→ **TASK GOAL**
Set out the lines in a Markdown table with the columns Row and Line. Begin at the line that contains "scientific name: Sesbania virgata", continue through the last line, and leave out blank lines and the pictures.

— begin RECORDS FOR PROCESSING —

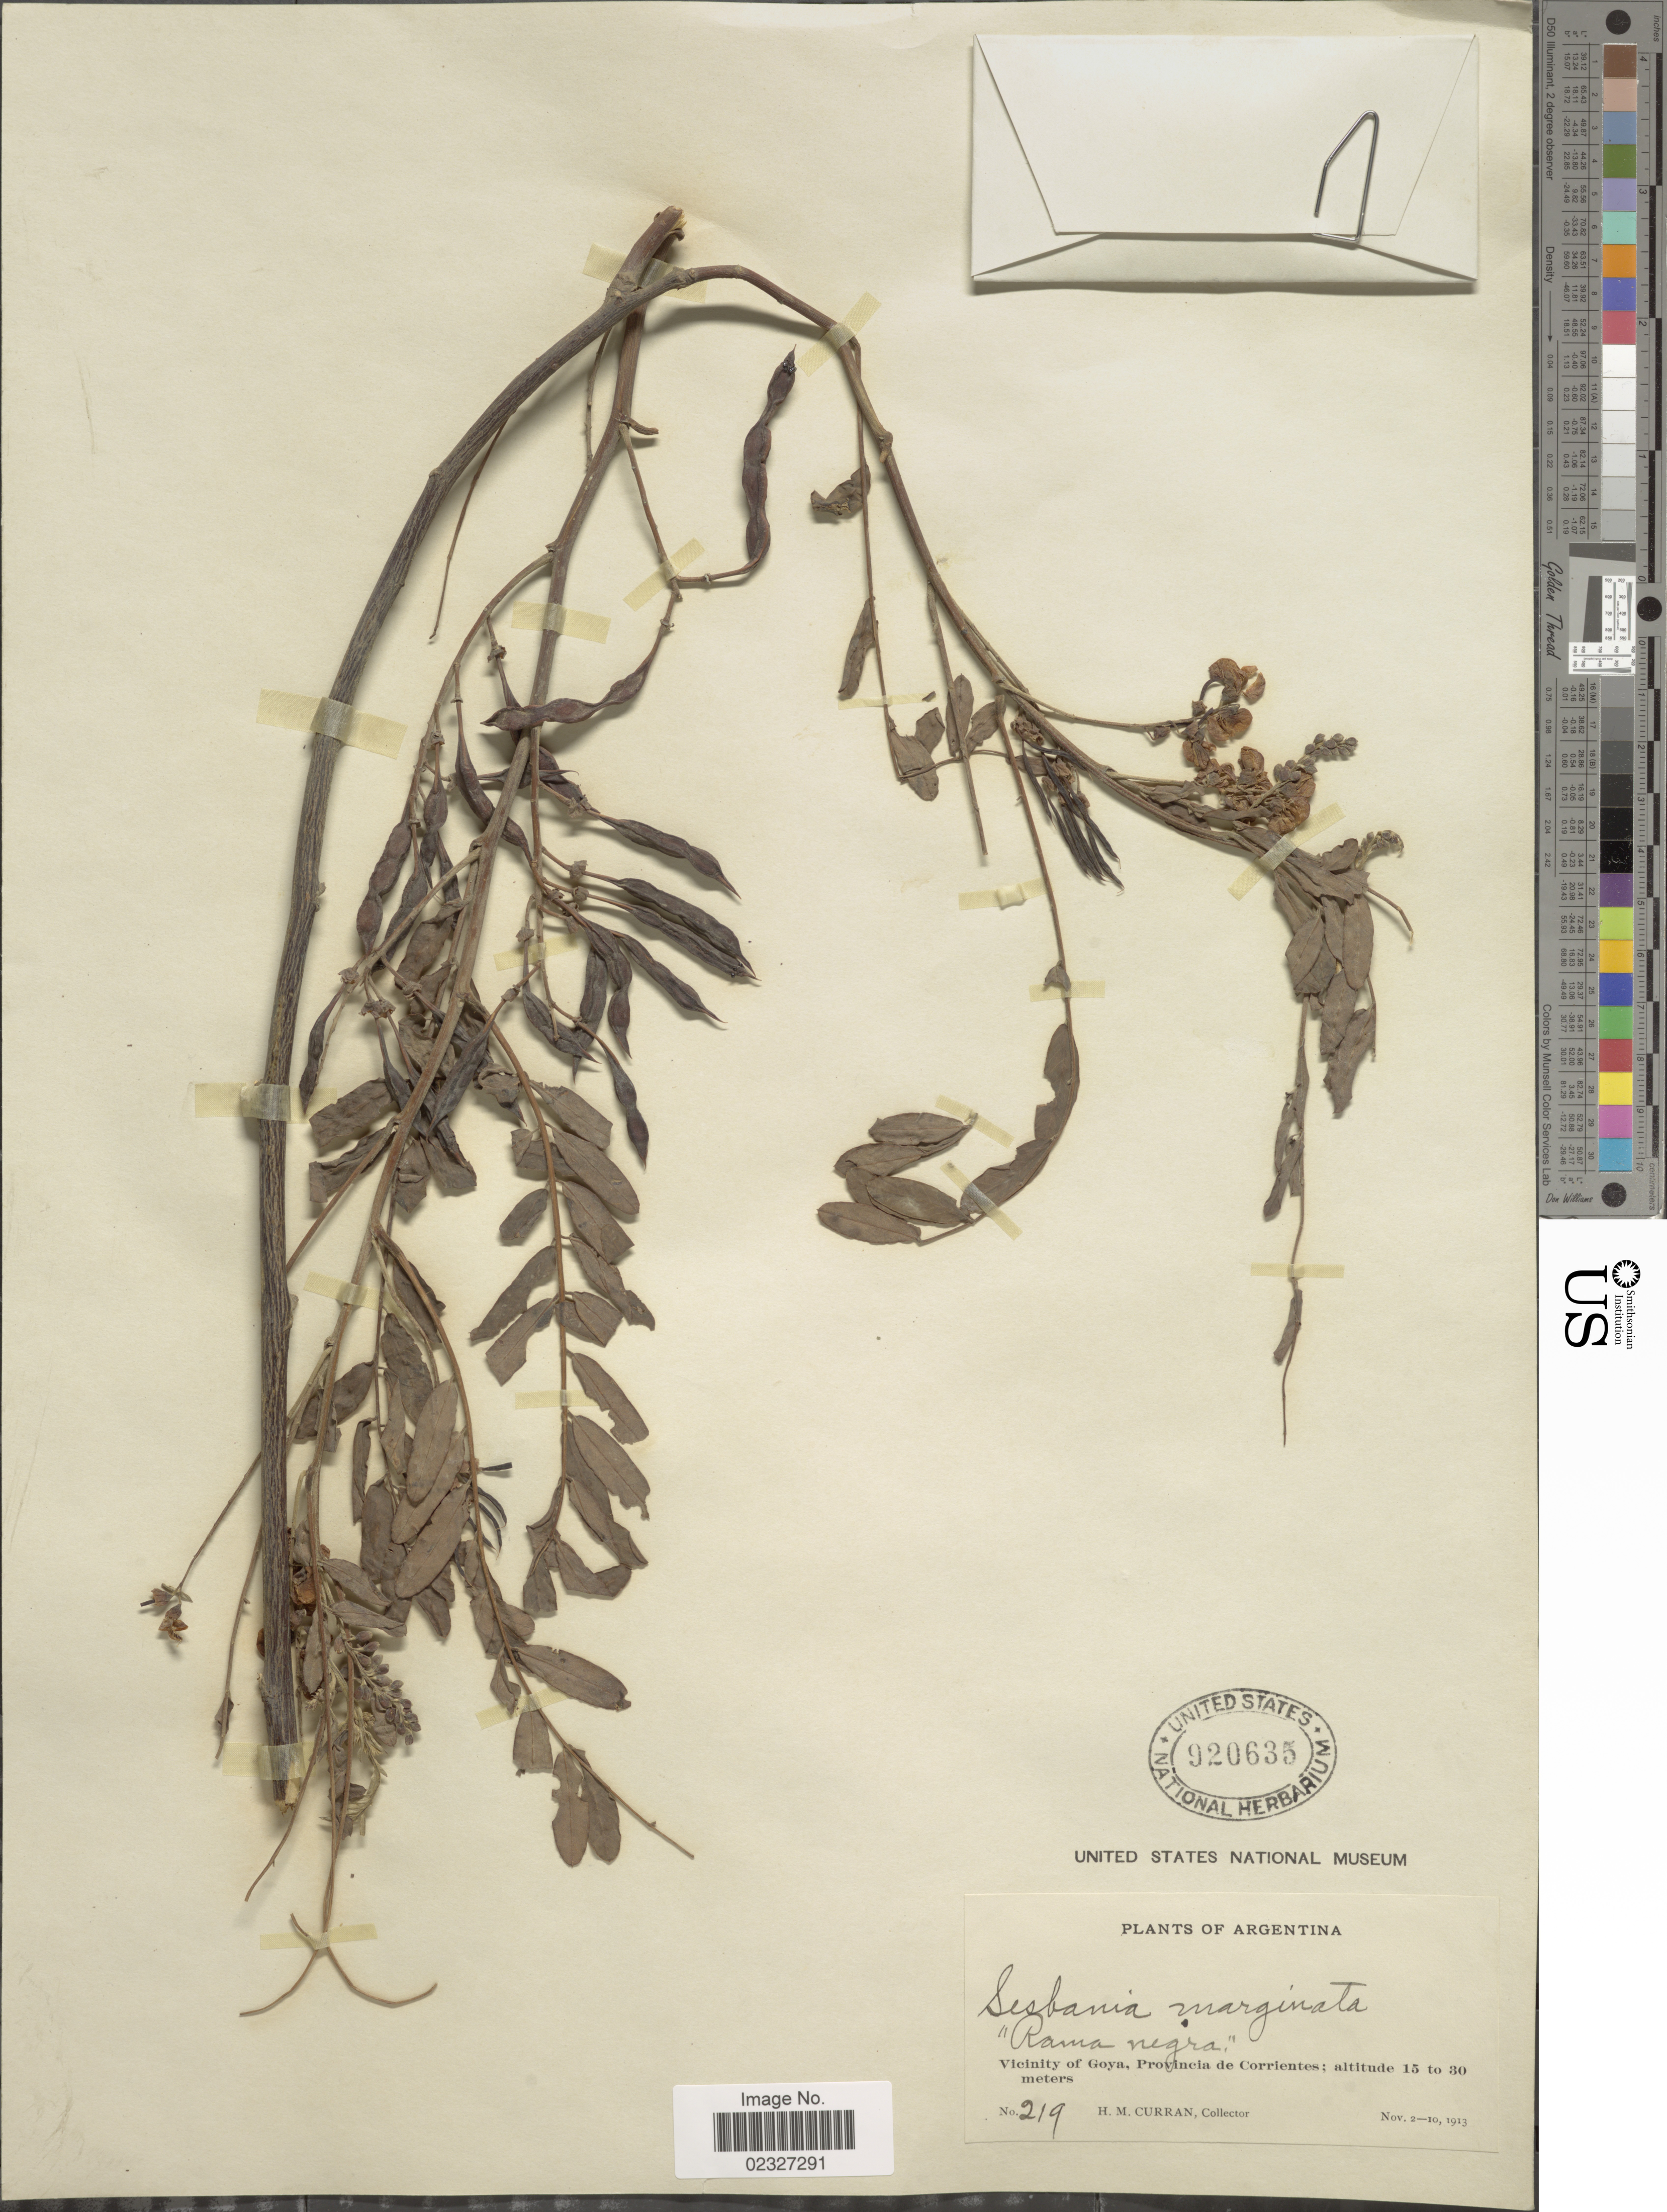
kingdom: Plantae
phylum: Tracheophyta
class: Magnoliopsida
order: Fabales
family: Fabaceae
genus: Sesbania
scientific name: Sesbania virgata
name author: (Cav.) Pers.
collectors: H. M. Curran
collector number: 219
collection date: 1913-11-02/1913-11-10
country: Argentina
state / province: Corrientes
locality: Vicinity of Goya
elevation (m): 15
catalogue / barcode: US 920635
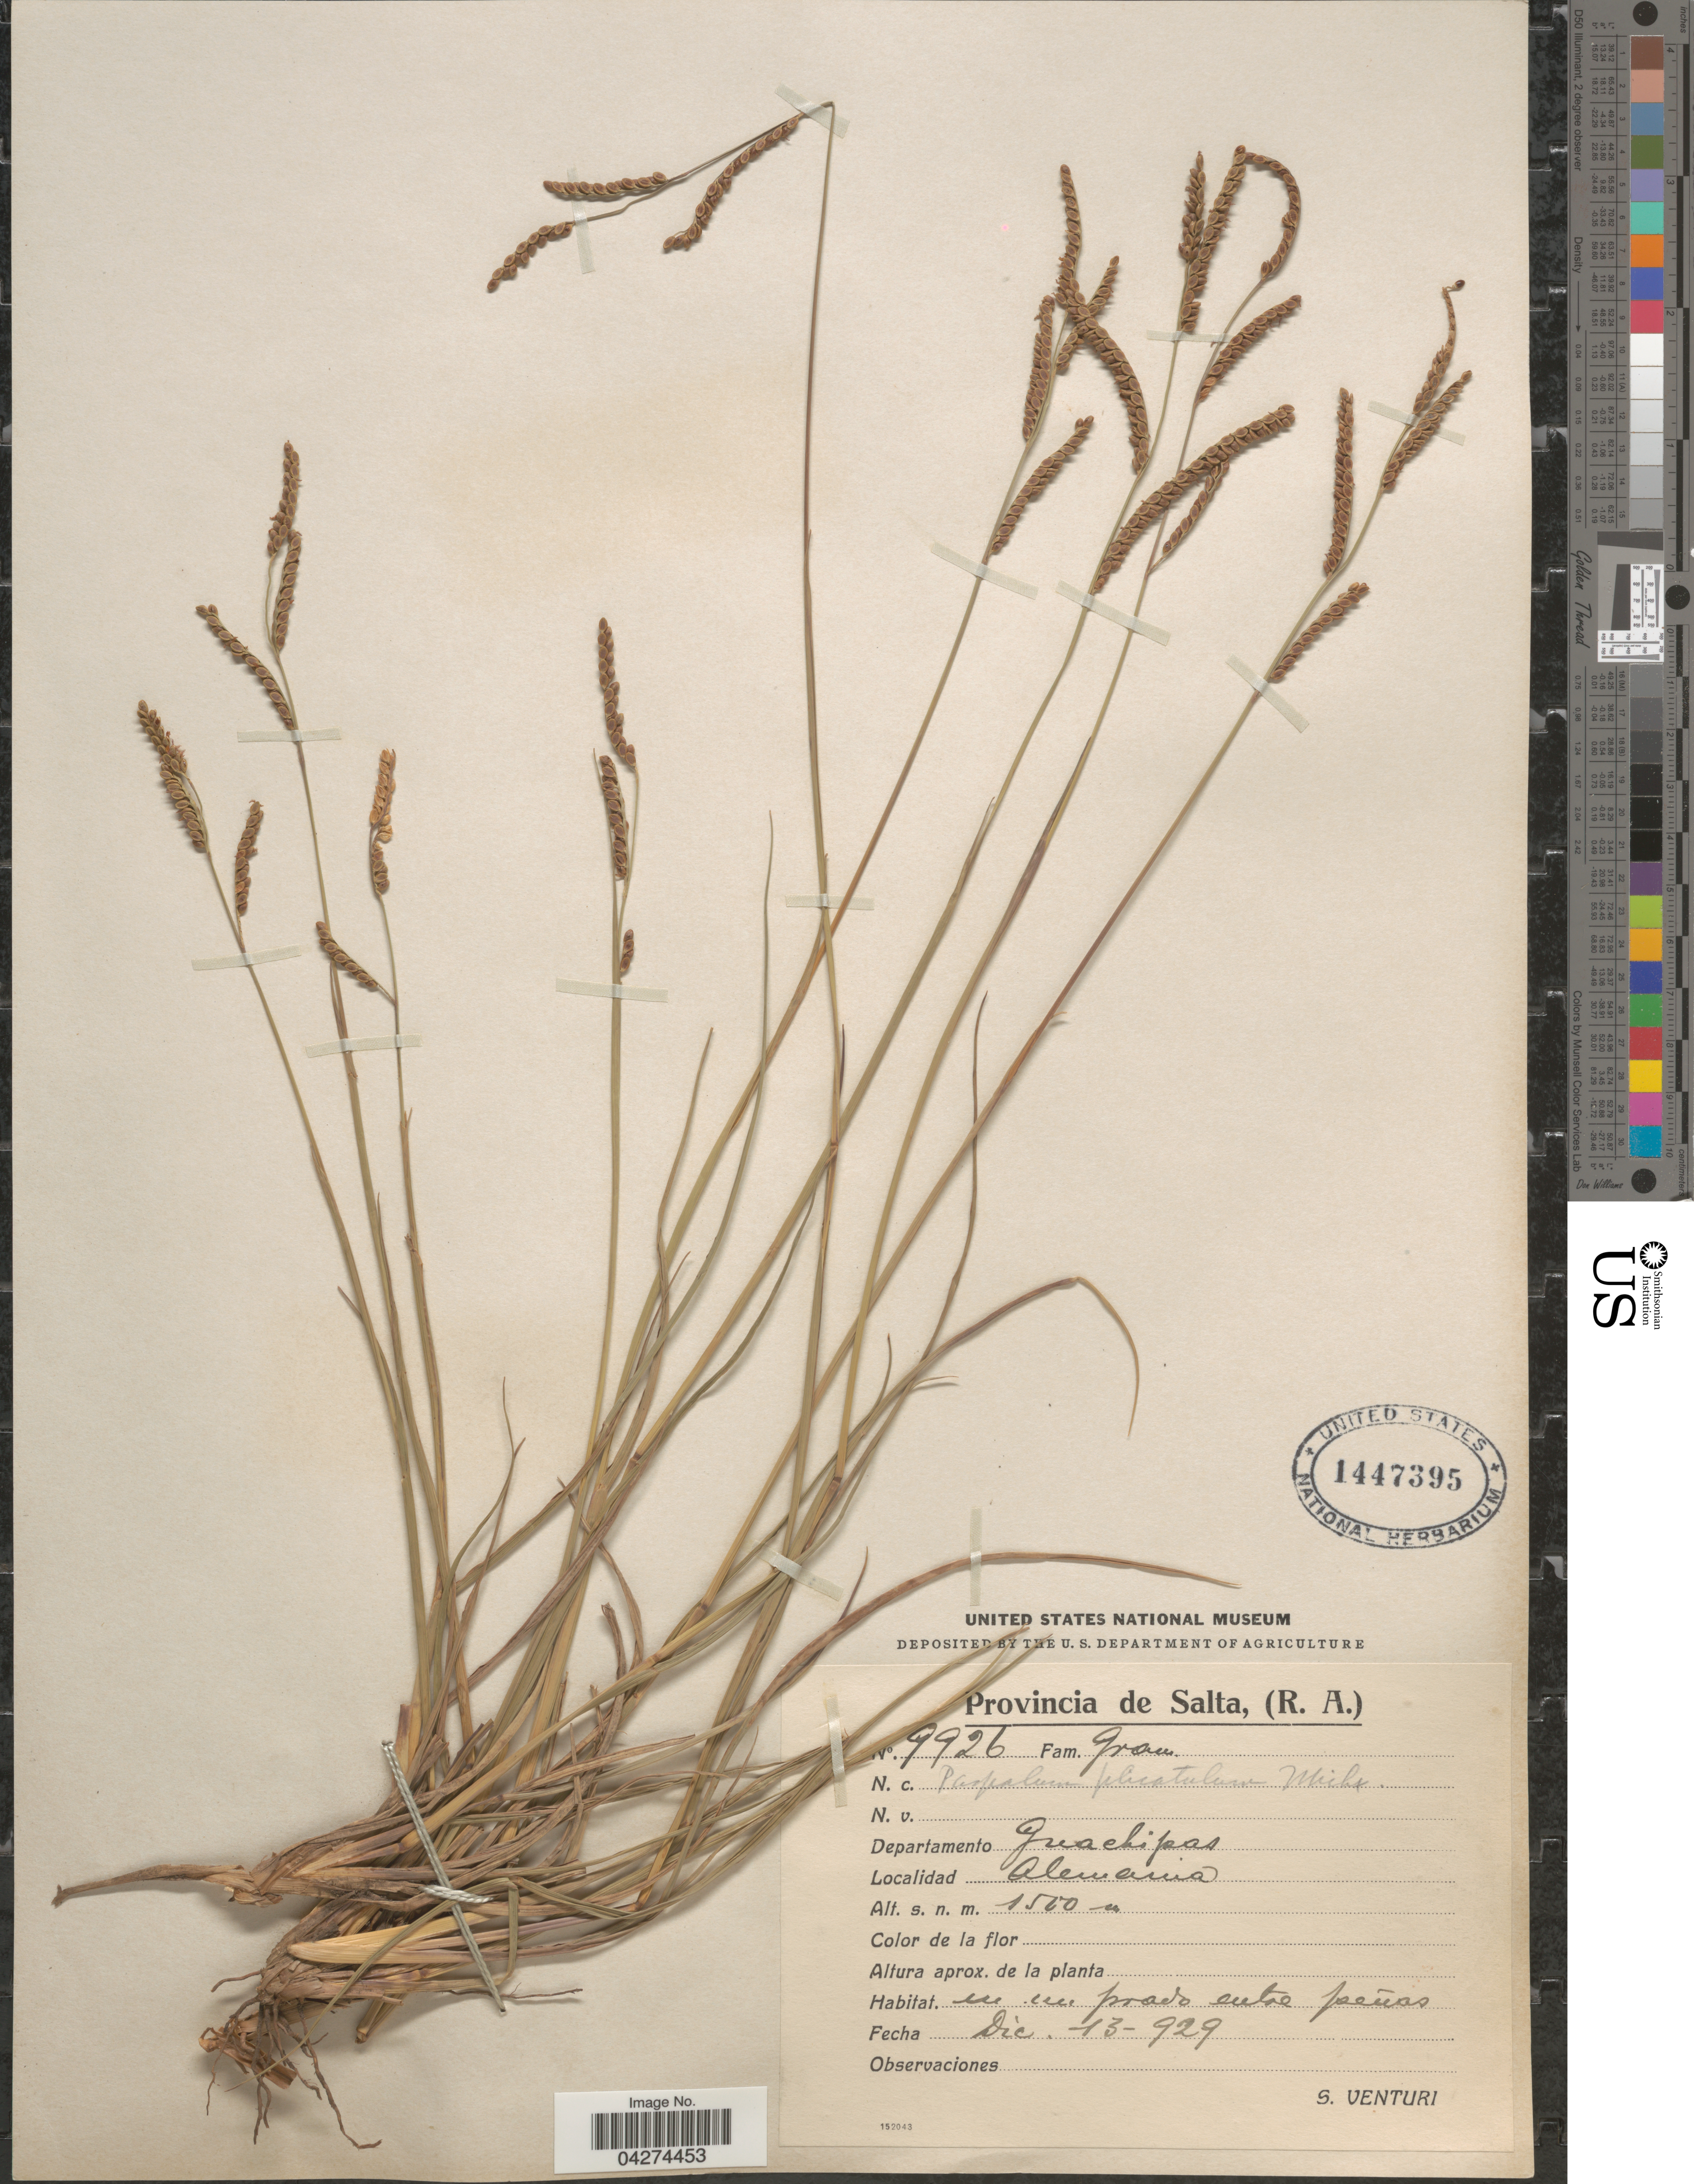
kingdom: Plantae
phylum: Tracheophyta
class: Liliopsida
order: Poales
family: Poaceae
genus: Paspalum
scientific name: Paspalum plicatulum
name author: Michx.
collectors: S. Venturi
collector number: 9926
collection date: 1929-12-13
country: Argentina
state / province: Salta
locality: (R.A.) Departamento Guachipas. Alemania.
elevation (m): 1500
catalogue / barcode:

— end RECORDS FOR PROCESSING —

→ **RESULT OF THIS EXERCISE**
| Row | Line |
|---|---|
| 1 | scientific name: Sesbania virgata |
| 2 | name author: (Cav.) Pers. |
| 3 | collectors: H. M. Curran |
| 4 | collector number: 219 |
| 5 | collection date: 1913-11-02/1913-11-10 |
| 6 | country: Argentina |
| 7 | state / province: Corrientes |
| 8 | locality: Vicinity of Goya |
| 9 | elevation (m): 15 |
| 10 | catalogue / barcode: US 920635 |
| 11 | kingdom: Plantae |
| 12 | phylum: Tracheophyta |
| 13 | class: Liliopsida |
| 14 | order: Poales |
| 15 | family: Poaceae |
| 16 | genus: Paspalum |
| 17 | scientific name: Paspalum plicatulum |
| 18 | name author: Michx. |
| 19 | collectors: S. Venturi |
| 20 | collector number: 9926 |
| 21 | collection date: 1929-12-13 |
| 22 | country: Argentina |
| 23 | state / province: Salta |
| 24 | locality: (R.A.) Departamento Guachipas. Alemania. |
| 25 | elevation (m): 1500 |
| 26 | catalogue / barcode: |